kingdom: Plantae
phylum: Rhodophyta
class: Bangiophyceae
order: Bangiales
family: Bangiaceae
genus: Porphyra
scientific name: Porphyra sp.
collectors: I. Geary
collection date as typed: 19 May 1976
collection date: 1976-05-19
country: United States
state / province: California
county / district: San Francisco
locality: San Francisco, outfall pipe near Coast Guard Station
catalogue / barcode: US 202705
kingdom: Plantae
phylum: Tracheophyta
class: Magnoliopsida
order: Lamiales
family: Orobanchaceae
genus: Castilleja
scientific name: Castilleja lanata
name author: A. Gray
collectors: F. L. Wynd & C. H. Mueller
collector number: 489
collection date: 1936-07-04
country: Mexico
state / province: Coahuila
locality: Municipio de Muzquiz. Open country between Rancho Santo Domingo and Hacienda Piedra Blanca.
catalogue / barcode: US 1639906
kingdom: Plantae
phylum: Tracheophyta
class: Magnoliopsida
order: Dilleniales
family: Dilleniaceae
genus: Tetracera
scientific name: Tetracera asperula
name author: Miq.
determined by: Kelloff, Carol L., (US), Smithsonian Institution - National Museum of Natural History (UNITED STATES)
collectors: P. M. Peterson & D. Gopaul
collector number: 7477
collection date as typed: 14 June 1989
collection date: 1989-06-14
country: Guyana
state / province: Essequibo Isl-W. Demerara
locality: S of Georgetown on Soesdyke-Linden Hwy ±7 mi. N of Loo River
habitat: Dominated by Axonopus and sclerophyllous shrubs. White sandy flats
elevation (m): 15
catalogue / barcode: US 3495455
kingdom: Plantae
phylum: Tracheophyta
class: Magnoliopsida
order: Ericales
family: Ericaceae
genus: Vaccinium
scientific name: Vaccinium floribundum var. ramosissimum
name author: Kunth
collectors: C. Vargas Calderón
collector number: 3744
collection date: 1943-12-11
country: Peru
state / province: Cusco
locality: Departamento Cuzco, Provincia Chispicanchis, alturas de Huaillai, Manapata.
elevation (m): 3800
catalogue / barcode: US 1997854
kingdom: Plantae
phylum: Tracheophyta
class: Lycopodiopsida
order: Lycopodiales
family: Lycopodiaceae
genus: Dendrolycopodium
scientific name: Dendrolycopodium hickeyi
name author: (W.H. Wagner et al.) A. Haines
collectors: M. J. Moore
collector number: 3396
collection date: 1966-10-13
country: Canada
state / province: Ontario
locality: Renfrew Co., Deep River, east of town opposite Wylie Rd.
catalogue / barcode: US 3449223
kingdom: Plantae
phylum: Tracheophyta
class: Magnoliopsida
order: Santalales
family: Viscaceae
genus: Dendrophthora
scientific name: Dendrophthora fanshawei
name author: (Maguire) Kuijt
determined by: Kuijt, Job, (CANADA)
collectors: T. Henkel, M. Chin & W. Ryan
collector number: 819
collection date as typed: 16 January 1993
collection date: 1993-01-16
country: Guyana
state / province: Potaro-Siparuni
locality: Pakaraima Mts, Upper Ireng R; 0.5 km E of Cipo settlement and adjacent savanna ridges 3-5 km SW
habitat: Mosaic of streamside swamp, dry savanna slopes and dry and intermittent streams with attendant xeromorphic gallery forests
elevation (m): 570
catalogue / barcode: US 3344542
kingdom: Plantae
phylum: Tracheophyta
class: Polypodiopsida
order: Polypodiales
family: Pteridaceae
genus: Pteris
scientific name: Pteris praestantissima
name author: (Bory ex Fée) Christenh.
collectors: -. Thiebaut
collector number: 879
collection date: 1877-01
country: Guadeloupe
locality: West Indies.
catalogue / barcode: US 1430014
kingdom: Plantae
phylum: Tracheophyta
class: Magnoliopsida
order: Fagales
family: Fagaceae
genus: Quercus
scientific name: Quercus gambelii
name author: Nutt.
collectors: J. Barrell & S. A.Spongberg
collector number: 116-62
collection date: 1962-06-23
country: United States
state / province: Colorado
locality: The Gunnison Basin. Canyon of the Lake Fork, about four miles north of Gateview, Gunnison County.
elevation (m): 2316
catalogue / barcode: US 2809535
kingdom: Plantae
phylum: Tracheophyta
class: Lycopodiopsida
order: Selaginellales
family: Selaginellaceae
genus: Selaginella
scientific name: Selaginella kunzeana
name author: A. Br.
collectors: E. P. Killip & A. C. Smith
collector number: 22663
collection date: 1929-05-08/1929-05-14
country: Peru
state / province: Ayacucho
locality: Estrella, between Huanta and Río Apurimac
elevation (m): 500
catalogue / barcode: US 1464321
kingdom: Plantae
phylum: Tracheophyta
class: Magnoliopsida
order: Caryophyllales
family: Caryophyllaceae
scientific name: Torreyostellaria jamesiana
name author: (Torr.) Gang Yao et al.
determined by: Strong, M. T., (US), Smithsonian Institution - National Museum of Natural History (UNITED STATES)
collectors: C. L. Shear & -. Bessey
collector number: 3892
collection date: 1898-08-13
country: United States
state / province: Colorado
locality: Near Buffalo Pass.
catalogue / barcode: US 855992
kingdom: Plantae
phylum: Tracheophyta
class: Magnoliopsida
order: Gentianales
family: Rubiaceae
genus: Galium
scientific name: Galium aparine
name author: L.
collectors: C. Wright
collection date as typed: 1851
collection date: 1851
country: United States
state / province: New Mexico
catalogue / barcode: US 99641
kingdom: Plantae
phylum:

━━━━━━━━━━━━━━━━━━━━

● GOAL
Retype the listing verbatim, from its first line through the line containing "state / province: Coahuila", and stop there.

● EXERCISE RESPONSE
kingdom: Plantae
phylum: Rhodophyta
class: Bangiophyceae
order: Bangiales
family: Bangiaceae
genus: Porphyra
scientific name: Porphyra sp.
collectors: I. Geary
collection date as typed: 19 May 1976
collection date: 1976-05-19
country: United States
state / province: California
county / district: San Francisco
locality: San Francisco, outfall pipe near Coast Guard Station
catalogue / barcode: US 202705
kingdom: Plantae
phylum: Tracheophyta
class: Magnoliopsida
order: Lamiales
family: Orobanchaceae
genus: Castilleja
scientific name: Castilleja lanata
name author: A. Gray
collectors: F. L. Wynd & C. H. Mueller
collector number: 489
collection date: 1936-07-04
country: Mexico
state / province: Coahuila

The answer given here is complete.